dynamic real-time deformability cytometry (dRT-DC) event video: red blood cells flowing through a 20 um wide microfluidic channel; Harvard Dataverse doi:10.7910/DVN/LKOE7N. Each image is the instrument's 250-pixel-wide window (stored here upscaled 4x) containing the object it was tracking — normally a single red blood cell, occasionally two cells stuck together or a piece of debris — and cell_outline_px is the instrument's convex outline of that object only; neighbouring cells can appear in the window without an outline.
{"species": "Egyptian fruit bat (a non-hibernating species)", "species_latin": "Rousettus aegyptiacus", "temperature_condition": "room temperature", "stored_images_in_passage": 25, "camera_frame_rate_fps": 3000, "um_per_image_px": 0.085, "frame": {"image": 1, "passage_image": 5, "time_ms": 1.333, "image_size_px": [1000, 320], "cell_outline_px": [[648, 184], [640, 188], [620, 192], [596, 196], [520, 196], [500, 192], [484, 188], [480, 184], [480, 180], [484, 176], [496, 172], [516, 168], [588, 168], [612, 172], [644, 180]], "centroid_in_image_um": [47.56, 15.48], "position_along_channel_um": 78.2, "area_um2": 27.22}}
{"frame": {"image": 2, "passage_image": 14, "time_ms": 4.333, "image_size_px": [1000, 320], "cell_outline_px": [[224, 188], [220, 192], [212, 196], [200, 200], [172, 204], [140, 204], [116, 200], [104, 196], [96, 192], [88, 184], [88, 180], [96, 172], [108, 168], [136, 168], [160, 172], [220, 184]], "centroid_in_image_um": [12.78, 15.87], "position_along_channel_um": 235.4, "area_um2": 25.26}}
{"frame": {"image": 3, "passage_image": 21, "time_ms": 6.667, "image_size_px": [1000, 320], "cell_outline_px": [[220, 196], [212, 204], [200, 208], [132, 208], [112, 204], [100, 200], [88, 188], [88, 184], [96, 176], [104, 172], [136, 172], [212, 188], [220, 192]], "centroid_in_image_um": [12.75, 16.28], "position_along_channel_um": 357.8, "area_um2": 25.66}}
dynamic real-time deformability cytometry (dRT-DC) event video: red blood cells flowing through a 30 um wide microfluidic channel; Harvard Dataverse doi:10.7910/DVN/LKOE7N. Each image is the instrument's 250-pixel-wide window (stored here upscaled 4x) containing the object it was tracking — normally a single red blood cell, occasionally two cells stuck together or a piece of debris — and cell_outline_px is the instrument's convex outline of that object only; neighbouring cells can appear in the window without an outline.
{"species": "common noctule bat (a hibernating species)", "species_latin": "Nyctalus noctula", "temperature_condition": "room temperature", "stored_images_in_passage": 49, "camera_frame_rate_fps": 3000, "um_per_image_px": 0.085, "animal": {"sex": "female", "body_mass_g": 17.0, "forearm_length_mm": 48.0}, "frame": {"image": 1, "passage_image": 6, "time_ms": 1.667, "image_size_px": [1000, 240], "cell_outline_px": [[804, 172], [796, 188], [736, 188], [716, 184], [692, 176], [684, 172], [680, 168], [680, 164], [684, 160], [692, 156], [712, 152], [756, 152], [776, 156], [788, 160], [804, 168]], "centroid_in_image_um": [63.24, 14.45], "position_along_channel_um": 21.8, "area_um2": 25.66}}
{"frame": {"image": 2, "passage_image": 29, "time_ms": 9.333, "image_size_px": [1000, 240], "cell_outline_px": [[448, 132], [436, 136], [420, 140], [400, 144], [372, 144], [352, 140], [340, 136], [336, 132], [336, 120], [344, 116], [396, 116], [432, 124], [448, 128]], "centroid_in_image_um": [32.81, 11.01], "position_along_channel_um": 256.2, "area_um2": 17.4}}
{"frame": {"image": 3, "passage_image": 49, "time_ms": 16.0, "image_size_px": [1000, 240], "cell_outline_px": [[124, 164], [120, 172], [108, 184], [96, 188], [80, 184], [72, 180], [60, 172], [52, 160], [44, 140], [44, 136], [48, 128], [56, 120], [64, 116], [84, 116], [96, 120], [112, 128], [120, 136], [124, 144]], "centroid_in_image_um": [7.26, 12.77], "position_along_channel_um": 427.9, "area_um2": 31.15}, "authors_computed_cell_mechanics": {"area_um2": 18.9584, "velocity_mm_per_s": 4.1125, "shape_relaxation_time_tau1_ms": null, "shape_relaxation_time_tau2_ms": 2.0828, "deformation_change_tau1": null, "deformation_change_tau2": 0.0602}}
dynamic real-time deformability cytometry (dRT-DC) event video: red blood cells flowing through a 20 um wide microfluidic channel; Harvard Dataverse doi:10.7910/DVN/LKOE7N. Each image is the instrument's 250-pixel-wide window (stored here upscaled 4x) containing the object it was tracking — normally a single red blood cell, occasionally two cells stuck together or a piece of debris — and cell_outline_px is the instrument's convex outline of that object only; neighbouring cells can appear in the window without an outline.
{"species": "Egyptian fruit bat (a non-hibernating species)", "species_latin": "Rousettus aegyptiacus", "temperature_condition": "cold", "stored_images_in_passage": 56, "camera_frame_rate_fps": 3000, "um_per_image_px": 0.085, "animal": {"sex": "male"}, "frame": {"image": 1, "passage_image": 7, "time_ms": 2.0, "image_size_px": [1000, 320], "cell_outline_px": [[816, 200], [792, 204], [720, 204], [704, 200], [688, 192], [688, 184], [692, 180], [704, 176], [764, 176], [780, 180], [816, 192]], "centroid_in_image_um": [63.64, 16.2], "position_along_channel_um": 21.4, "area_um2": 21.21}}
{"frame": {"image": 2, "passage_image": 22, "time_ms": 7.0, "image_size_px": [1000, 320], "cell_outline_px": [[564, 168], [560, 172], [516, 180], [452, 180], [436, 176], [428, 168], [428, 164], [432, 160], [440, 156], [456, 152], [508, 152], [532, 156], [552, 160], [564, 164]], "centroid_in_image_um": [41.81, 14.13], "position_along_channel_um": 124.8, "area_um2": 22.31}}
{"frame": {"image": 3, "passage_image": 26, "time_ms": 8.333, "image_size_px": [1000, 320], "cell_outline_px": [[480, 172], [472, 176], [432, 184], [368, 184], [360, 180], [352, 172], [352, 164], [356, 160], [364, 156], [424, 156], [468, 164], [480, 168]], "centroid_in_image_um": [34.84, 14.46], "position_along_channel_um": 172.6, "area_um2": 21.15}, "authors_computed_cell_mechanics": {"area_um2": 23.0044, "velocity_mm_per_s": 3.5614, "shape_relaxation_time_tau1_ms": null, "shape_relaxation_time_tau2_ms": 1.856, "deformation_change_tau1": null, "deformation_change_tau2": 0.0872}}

══════════

- [PROMPT]: Faithfully reproduce all of the records, character for character.

- [FINAL ANSWER]:
dynamic real-time deformability cytometry (dRT-DC) event video: red blood cells flowing through a 20 um wide microfluidic channel; Harvard Dataverse doi:10.7910/DVN/LKOE7N. Each image is the instrument's 250-pixel-wide window (stored here upscaled 4x) containing the object it was tracking — normally a single red blood cell, occasionally two cells stuck together or a piece of debris — and cell_outline_px is the instrument's convex outline of that object only; neighbouring cells can appear in the window without an outline.
{"species": "Egyptian fruit bat (a non-hibernating species)", "species_latin": "Rousettus aegyptiacus", "temperature_condition": "room temperature", "stored_images_in_passage": 25, "camera_frame_rate_fps": 3000, "um_per_image_px": 0.085, "frame": {"image": 1, "passage_image": 5, "time_ms": 1.333, "image_size_px": [1000, 320], "cell_outline_px": [[648, 184], [640, 188], [620, 192], [596, 196], [520, 196], [500, 192], [484, 188], [480, 184], [480, 180], [484, 176], [496, 172], [516, 168], [588, 168], [612, 172], [644, 180]], "centroid_in_image_um": [47.56, 15.48], "position_along_channel_um": 78.2, "area_um2": 27.22}}
{"frame": {"image": 2, "passage_image": 14, "time_ms": 4.333, "image_size_px": [1000, 320], "cell_outline_px": [[224, 188], [220, 192], [212, 196], [200, 200], [172, 204], [140, 204], [116, 200], [104, 196], [96, 192], [88, 184], [88, 180], [96, 172], [108, 168], [136, 168], [160, 172], [220, 184]], "centroid_in_image_um": [12.78, 15.87], "position_along_channel_um": 235.4, "area_um2": 25.26}}
{"frame": {"image": 3, "passage_image": 21, "time_ms": 6.667, "image_size_px": [1000, 320], "cell_outline_px": [[220, 196], [212, 204], [200, 208], [132, 208], [112, 204], [100, 200], [88, 188], [88, 184], [96, 176], [104, 172], [136, 172], [212, 188], [220, 192]], "centroid_in_image_um": [12.75, 16.28], "position_along_channel_um": 357.8, "area_um2": 25.66}}
dynamic real-time deformability cytometry (dRT-DC) event video: red blood cells flowing through a 30 um wide microfluidic channel; Harvard Dataverse doi:10.7910/DVN/LKOE7N. Each image is the instrument's 250-pixel-wide window (stored here upscaled 4x) containing the object it was tracking — normally a single red blood cell, occasionally two cells stuck together or a piece of debris — and cell_outline_px is the instrument's convex outline of that object only; neighbouring cells can appear in the window without an outline.
{"species": "common noctule bat (a hibernating species)", "species_latin": "Nyctalus noctula", "temperature_condition": "room temperature", "stored_images_in_passage": 49, "camera_frame_rate_fps": 3000, "um_per_image_px": 0.085, "animal": {"sex": "female", "body_mass_g": 17.0, "forearm_length_mm": 48.0}, "frame": {"image": 1, "passage_image": 6, "time_ms": 1.667, "image_size_px": [1000, 240], "cell_outline_px": [[804, 172], [796, 188], [736, 188], [716, 184], [692, 176], [684, 172], [680, 168], [680, 164], [684, 160], [692, 156], [712, 152], [756, 152], [776, 156], [788, 160], [804, 168]], "centroid_in_image_um": [63.24, 14.45], "position_along_channel_um": 21.8, "area_um2": 25.66}}
{"frame": {"image": 2, "passage_image": 29, "time_ms": 9.333, "image_size_px": [1000, 240], "cell_outline_px": [[448, 132], [436, 136], [420, 140], [400, 144], [372, 144], [352, 140], [340, 136], [336, 132], [336, 120], [344, 116], [396, 116], [432, 124], [448, 128]], "centroid_in_image_um": [32.81, 11.01], "position_along_channel_um": 256.2, "area_um2": 17.4}}
{"frame": {"image": 3, "passage_image": 49, "time_ms": 16.0, "image_size_px": [1000, 240], "cell_outline_px": [[124, 164], [120, 172], [108, 184], [96, 188], [80, 184], [72, 180], [60, 172], [52, 160], [44, 140], [44, 136], [48, 128], [56, 120], [64, 116], [84, 116], [96, 120], [112, 128], [120, 136], [124, 144]], "centroid_in_image_um": [7.26, 12.77], "position_along_channel_um": 427.9, "area_um2": 31.15}, "authors_computed_cell_mechanics": {"area_um2": 18.9584, "velocity_mm_per_s": 4.1125, "shape_relaxation_time_tau1_ms": null, "shape_relaxation_time_tau2_ms": 2.0828, "deformation_change_tau1": null, "deformation_change_tau2": 0.0602}}
dynamic real-time deformability cytometry (dRT-DC) event video: red blood cells flowing through a 20 um wide microfluidic channel; Harvard Dataverse doi:10.7910/DVN/LKOE7N. Each image is the instrument's 250-pixel-wide window (stored here upscaled 4x) containing the object it was tracking — normally a single red blood cell, occasionally two cells stuck together or a piece of debris — and cell_outline_px is the instrument's convex outline of that object only; neighbouring cells can appear in the window without an outline.
{"species": "Egyptian fruit bat (a non-hibernating species)", "species_latin": "Rousettus aegyptiacus", "temperature_condition": "cold", "stored_images_in_passage": 56, "camera_frame_rate_fps": 3000, "um_per_image_px": 0.085, "animal": {"sex": "male"}, "frame": {"image": 1, "passage_image": 7, "time_ms": 2.0, "image_size_px": [1000, 320], "cell_outline_px": [[816, 200], [792, 204], [720, 204], [704, 200], [688, 192], [688, 184], [692, 180], [704, 176], [764, 176], [780, 180], [816, 192]], "centroid_in_image_um": [63.64, 16.2], "position_along_channel_um": 21.4, "area_um2": 21.21}}
{"frame": {"image": 2, "passage_image": 22, "time_ms": 7.0, "image_size_px": [1000, 320], "cell_outline_px": [[564, 168], [560, 172], [516, 180], [452, 180], [436, 176], [428, 168], [428, 164], [432, 160], [440, 156], [456, 152], [508, 152], [532, 156], [552, 160], [564, 164]], "centroid_in_image_um": [41.81, 14.13], "position_along_channel_um": 124.8, "area_um2": 22.31}}
{"frame": {"image": 3, "passage_image": 26, "time_ms": 8.333, "image_size_px": [1000, 320], "cell_outline_px": [[480, 172], [472, 176], [432, 184], [368, 184], [360, 180], [352, 172], [352, 164], [356, 160], [364, 156], [424, 156], [468, 164], [480, 168]], "centroid_in_image_um": [34.84, 14.46], "position_along_channel_um": 172.6, "area_um2": 21.15}, "authors_computed_cell_mechanics": {"area_um2": 23.0044, "velocity_mm_per_s": 3.5614, "shape_relaxation_time_tau1_ms": null, "shape_relaxation_time_tau2_ms": 1.856, "deformation_change_tau1": null, "deformation_change_tau2": 0.0872}}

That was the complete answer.